Entries supplied START

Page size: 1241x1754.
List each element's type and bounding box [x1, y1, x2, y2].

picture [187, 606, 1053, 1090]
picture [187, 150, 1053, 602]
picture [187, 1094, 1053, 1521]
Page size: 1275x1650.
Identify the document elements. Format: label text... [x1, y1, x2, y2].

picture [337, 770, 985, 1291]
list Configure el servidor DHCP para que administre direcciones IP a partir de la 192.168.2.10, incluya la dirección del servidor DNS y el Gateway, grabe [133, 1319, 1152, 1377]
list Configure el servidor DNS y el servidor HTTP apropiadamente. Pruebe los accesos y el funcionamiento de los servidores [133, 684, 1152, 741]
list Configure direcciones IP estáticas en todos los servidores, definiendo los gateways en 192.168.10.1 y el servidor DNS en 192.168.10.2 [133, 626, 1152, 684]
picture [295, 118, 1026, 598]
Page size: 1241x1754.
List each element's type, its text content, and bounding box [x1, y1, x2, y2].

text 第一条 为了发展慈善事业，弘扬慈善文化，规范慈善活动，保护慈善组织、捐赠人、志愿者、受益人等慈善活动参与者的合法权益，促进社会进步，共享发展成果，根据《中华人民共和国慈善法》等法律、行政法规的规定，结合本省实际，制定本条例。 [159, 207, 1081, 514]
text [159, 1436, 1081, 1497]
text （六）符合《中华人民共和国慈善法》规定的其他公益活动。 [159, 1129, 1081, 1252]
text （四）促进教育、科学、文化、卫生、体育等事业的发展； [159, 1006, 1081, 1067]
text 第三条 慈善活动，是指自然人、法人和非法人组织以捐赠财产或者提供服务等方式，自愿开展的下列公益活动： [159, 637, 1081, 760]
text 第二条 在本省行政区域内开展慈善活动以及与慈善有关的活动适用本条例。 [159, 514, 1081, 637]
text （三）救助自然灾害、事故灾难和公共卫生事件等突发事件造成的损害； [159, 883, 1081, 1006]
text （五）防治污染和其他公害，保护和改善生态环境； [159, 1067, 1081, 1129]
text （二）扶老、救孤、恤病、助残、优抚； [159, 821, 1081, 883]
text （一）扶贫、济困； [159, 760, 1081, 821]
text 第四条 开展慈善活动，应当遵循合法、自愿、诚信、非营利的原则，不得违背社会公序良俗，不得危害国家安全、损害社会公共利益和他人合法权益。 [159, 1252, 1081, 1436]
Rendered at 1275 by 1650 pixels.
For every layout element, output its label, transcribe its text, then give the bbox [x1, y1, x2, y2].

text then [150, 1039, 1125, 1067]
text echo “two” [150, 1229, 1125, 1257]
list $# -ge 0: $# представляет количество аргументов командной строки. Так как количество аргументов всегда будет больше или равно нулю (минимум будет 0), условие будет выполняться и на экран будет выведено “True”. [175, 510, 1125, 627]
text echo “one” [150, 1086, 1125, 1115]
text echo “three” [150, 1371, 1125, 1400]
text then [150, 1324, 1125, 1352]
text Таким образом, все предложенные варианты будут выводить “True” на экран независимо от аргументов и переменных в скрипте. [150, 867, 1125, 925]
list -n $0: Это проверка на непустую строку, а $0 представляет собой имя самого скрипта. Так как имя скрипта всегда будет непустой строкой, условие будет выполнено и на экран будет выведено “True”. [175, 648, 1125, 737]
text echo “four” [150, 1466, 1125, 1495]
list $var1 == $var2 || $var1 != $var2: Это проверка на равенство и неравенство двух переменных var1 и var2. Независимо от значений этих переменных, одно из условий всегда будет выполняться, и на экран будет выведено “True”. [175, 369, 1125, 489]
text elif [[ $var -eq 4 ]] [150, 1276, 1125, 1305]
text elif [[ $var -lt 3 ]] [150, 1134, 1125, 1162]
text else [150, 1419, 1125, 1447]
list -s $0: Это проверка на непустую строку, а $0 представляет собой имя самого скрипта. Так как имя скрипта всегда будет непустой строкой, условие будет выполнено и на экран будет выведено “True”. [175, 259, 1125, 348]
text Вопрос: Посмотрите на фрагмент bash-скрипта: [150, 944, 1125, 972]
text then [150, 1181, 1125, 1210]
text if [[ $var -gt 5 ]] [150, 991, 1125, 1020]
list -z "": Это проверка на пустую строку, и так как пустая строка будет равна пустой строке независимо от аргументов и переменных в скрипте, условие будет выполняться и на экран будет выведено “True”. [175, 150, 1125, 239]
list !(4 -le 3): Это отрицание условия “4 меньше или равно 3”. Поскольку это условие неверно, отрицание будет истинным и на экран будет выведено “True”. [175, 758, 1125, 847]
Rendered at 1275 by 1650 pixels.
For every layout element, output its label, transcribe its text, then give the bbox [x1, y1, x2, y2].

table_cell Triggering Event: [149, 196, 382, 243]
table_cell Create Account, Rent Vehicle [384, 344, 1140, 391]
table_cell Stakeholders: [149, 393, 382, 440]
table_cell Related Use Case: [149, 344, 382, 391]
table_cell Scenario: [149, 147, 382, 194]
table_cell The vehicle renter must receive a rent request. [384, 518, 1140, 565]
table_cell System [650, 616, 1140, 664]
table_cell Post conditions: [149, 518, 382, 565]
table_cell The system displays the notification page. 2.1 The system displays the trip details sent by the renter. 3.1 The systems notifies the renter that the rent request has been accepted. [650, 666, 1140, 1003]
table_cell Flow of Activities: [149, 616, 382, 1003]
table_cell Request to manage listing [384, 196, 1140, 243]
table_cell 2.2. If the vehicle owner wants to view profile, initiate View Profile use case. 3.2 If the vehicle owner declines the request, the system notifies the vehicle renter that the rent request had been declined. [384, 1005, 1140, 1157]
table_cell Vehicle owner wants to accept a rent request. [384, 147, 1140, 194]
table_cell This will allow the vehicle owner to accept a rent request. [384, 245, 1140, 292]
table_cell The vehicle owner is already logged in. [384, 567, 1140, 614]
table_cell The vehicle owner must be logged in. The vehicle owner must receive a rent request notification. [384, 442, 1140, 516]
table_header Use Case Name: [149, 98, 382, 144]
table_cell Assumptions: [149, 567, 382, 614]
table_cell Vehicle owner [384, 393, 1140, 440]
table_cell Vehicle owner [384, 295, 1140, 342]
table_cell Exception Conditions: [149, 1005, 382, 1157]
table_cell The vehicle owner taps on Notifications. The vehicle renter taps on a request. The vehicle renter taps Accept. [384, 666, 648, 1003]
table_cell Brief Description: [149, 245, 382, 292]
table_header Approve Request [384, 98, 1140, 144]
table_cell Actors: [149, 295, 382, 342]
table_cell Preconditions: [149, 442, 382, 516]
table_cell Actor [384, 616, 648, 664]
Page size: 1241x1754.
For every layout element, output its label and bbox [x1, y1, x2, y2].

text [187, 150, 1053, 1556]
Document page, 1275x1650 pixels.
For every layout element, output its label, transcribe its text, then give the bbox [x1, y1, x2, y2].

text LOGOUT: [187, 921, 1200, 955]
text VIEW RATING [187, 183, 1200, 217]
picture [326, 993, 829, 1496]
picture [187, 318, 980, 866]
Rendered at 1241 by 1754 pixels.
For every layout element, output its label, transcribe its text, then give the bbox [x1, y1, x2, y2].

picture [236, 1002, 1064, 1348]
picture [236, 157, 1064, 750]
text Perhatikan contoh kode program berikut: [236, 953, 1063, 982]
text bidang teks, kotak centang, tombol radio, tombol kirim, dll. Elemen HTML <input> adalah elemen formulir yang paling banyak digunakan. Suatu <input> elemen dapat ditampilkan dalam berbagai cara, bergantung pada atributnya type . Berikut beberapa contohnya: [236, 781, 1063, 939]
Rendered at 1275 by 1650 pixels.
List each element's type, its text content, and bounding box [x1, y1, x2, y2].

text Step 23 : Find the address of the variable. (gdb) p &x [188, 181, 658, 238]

Entries supplied END

• [Aim of the exercise] Here the job is to transcribe the lines from the first line of the data through the line containing "Page size: 1275x1650.", inclusive, exactly and with nothing else.

• [Task response]
Page size: 1241x1754.
List each element's type and bounding box [x1, y1, x2, y2].

picture [187, 606, 1053, 1090]
picture [187, 150, 1053, 602]
picture [187, 1094, 1053, 1521]
Page size: 1275x1650.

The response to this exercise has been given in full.